We’re inundated by Hollywood imagery everywhere we go: billboards, supermarkets, television and of course, the movies. No matter how much we love its products or despise its prevalence, it is undeniably compelling. It’s glamorous and decadent, although beset by the trappings of celebrity. We don’t have monarchs in this country, but we don’t need them: we have Brangelina. Hollywood, for what it’s worth is the closest we get to royalty.
Or at least I had imagined it that way, but when you’re sitting one row behind Morgan Freeman’s balding spot, the whole mystique about it gets, well, demystified.
I won’t deny the excitement curling my toes as I walked into the Arclight’s Cinerama Dome for the premiere of The Bucket List, a film about two finely aged men played by Jack Nicholson and Morgan Freeman, who are dying of cancer and decide that in their final year of life, they are going to do everything they never did - i.e. have a few thrills. Thrills for them: flying in private jets, visiting the Taj Mahal, scouting Egyptian pyramids and climbing Everest. Thrill for me: unlimited free popcorn.
There was a light buzz in the air as whispers, handshakes and hugs trumped using the blackberry; because, you know, everyone is here—and the blackberry can wait. As the sold-out crowd ushered into the theater (that bears a striking resemblance to a science planetarium) things were like they always are at the movies: dark, quiet, the audience anticipating the curtain.
Director Rob Reiner did a quick intro before the screening about how laughable it was to sell a film for $45 million about “two old guys dying of cancer” and after having seen the film, which was really nothing more than a star vehicle for its leads with exquisite CGI backdrops, I can think of a few better ways to spend that sum. Like on the party…
Boulevard 3 on the Sunset Strip, framed by stretch limos and besuited men in black guarding the gate, was a choice venue for the swanky winter scene: trim trees with colored leaves lined the entryway, flanked by intimate cabanas with plush couches and heat lamps. Blonde ladies greeted guests at the door, wine trays in hand, so no one had to move more than a few inches before pressing a glass between their fingers.
Inside the more sparsely decorated warehouse, 8 buffet stations encircled an open atrium where industry people crushed together, celebrating the film, celebrating each other.

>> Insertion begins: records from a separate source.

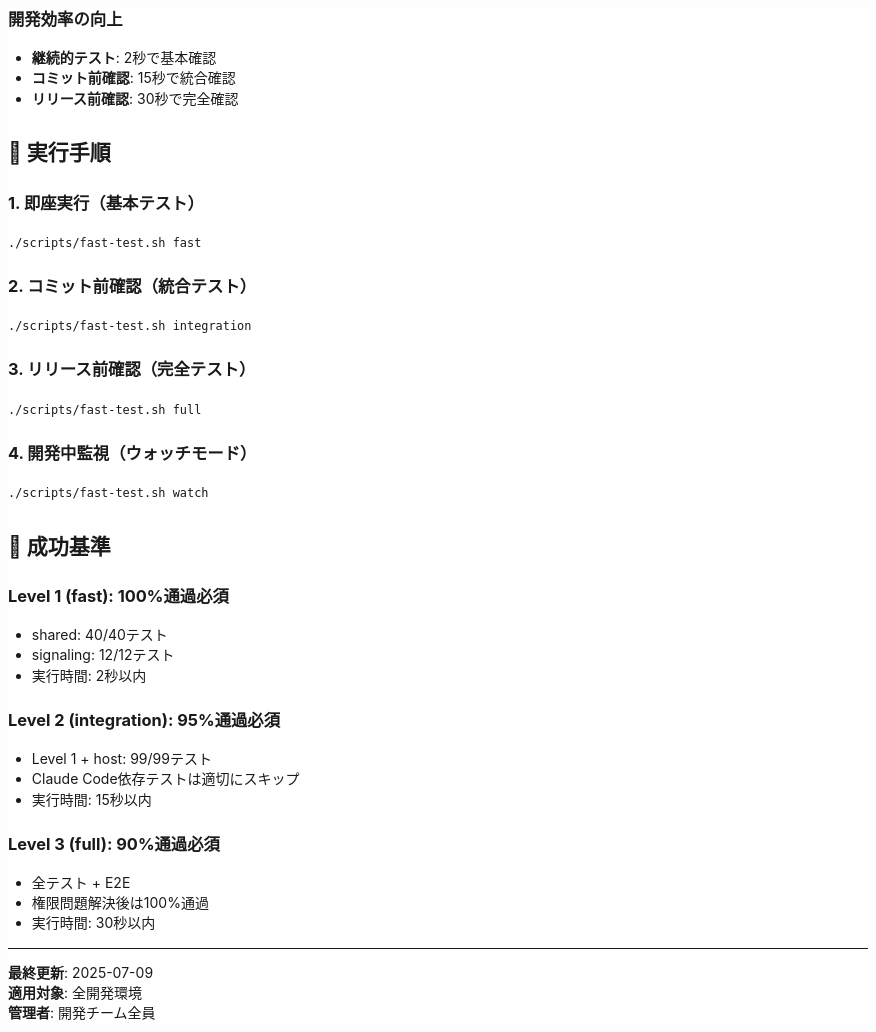 ### 開発効率の向上
- **継続的テスト**: 2秒で基本確認
- **コミット前確認**: 15秒で統合確認
- **リリース前確認**: 30秒で完全確認

## 🚀 実行手順

### 1. 即座実行（基本テスト）
```bash
./scripts/fast-test.sh fast
```

### 2. コミット前確認（統合テスト）
```bash
./scripts/fast-test.sh integration
```

### 3. リリース前確認（完全テスト）
```bash
./scripts/fast-test.sh full
```

### 4. 開発中監視（ウォッチモード）
```bash
./scripts/fast-test.sh watch
```

## 🎯 成功基準

### Level 1 (fast): 100%通過必須
- shared: 40/40テスト
- signaling: 12/12テスト
- 実行時間: 2秒以内

### Level 2 (integration): 95%通過必須
- Level 1 + host: 99/99テスト
- Claude Code依存テストは適切にスキップ
- 実行時間: 15秒以内

### Level 3 (full): 90%通過必須
- 全テスト + E2E
- 権限問題解決後は100%通過
- 実行時間: 30秒以内

---

**最終更新**: 2025-07-09  
**適用対象**: 全開発環境  
**管理者**: 開発チーム全員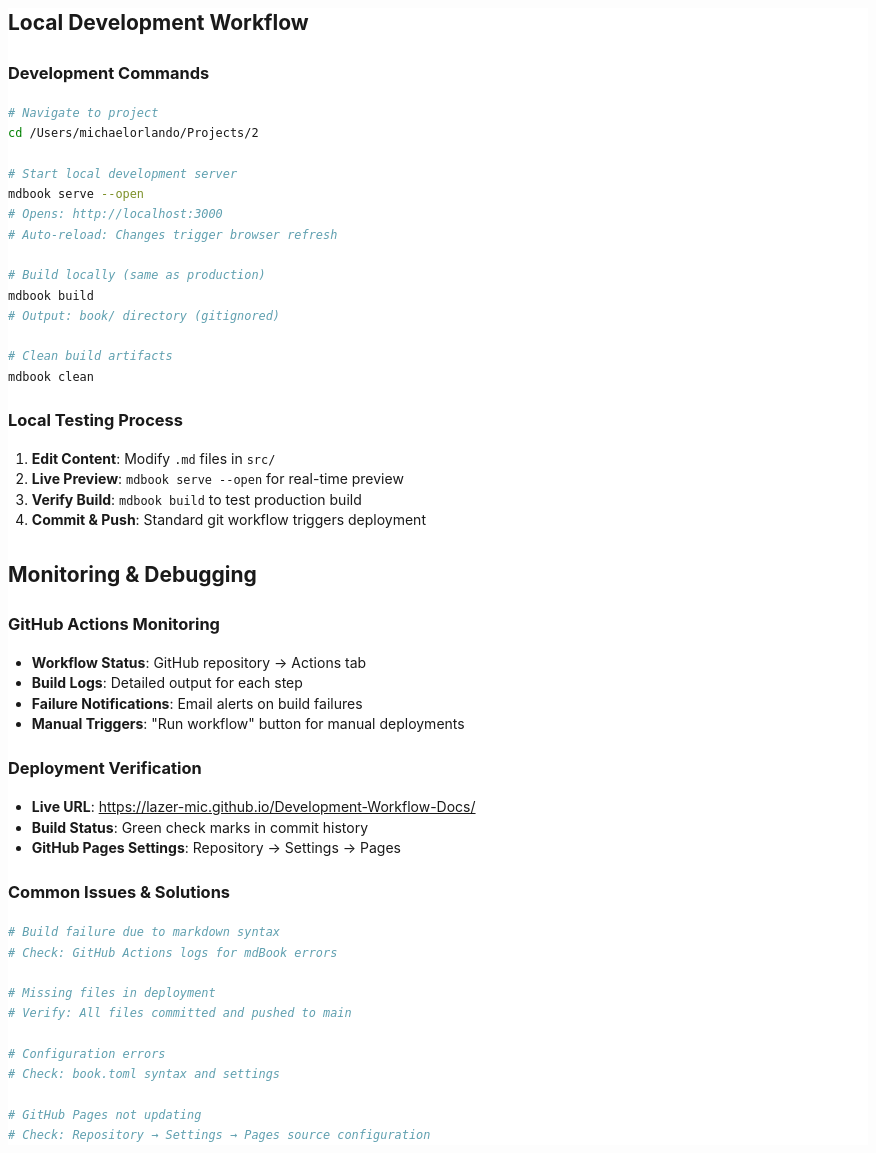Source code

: ## Local Development Workflow

### Development Commands
```bash
# Navigate to project
cd /Users/michaelorlando/Projects/2

# Start local development server
mdbook serve --open
# Opens: http://localhost:3000
# Auto-reload: Changes trigger browser refresh

# Build locally (same as production)
mdbook build
# Output: book/ directory (gitignored)

# Clean build artifacts
mdbook clean
```

### Local Testing Process
1. **Edit Content**: Modify `.md` files in `src/`
2. **Live Preview**: `mdbook serve --open` for real-time preview
3. **Verify Build**: `mdbook build` to test production build
4. **Commit & Push**: Standard git workflow triggers deployment

## Monitoring & Debugging

### GitHub Actions Monitoring
- **Workflow Status**: GitHub repository → Actions tab
- **Build Logs**: Detailed output for each step
- **Failure Notifications**: Email alerts on build failures
- **Manual Triggers**: "Run workflow" button for manual deployments

### Deployment Verification
- **Live URL**: https://lazer-mic.github.io/Development-Workflow-Docs/
- **Build Status**: Green check marks in commit history
- **GitHub Pages Settings**: Repository → Settings → Pages

### Common Issues & Solutions
```bash
# Build failure due to markdown syntax
# Check: GitHub Actions logs for mdBook errors

# Missing files in deployment
# Verify: All files committed and pushed to main

# Configuration errors
# Check: book.toml syntax and settings

# GitHub Pages not updating
# Check: Repository → Settings → Pages source configuration
```
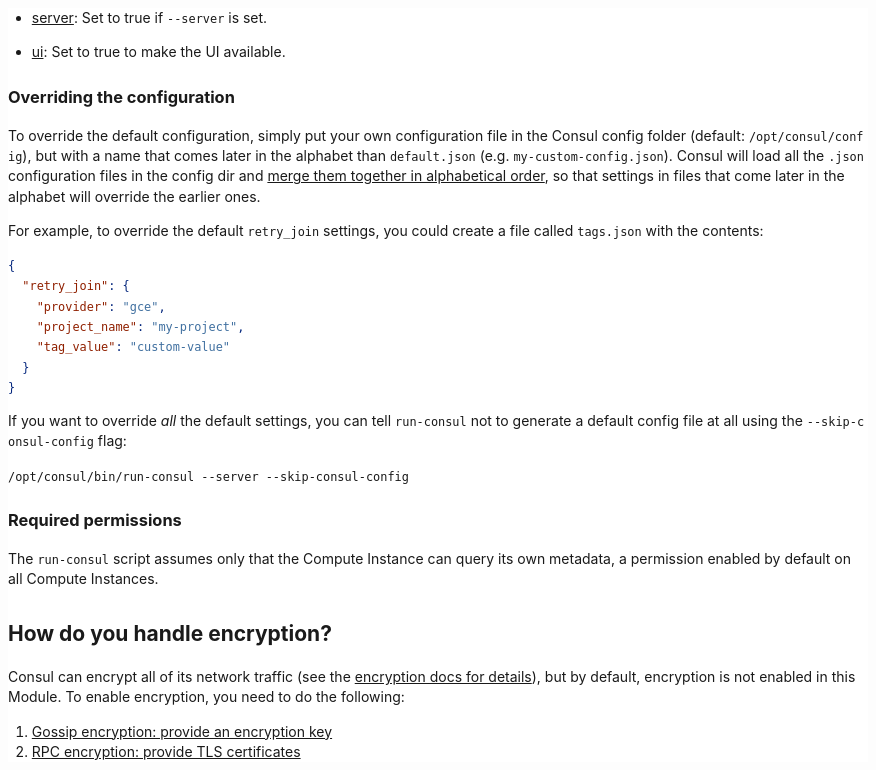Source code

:* [server](https://www.consul.io/docs/agent/options.html#server): Set to true if `--server` is set.

* [ui](https://www.consul.io/docs/agent/options.html#ui): Set to true to make the UI available.


### Overriding the configuration

To override the default configuration, simply put your own configuration file in the Consul config folder (default:
`/opt/consul/config`), but with a name that comes later in the alphabet than `default.json` (e.g.
`my-custom-config.json`). Consul will load all the `.json` configuration files in the config dir and
[merge them together in alphabetical order](https://www.consul.io/docs/agent/options.html#_config_dir), so that
settings in files that come later in the alphabet will override the earlier ones.

For example, to override the default `retry_join` settings, you could create a file called `tags.json` with the
contents:

```json
{
  "retry_join": {
    "provider": "gce",
    "project_name": "my-project",
    "tag_value": "custom-value"
  }
}
```

If you want to override *all* the default settings, you can tell `run-consul` not to generate a default config file
at all using the `--skip-consul-config` flag:

```
/opt/consul/bin/run-consul --server --skip-consul-config
```


### Required permissions

The `run-consul` script assumes only that the Compute Instance can query its own metadata, a permission enabled by
default on all Compute Instances.




## How do you handle encryption?

Consul can encrypt all of its network traffic (see the [encryption docs for
details](https://www.consul.io/docs/agent/encryption.html)), but by default, encryption is not enabled in this
Module. To enable encryption, you need to do the following:

1. [Gossip encryption: provide an encryption key](#gossip-encryption-provide-an-encryption-key)
1. [RPC encryption: provide TLS certificates](#rpc-encryption-provide-tls-certificates)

John Mayer huddled into a booth with the ever-bespectacled Jack, and that moment was the first and last glimpse I saw of the stars at the party.
“So does anybody say what they really think about the film at these things?” I casually asked the gentleman standing next to me.
“That depends who you’re talking to,” he said.
Oh royalty: it’s so nice to sit on your throne and hear people call you, “Your Majesty.” Off with his head if any man disagree!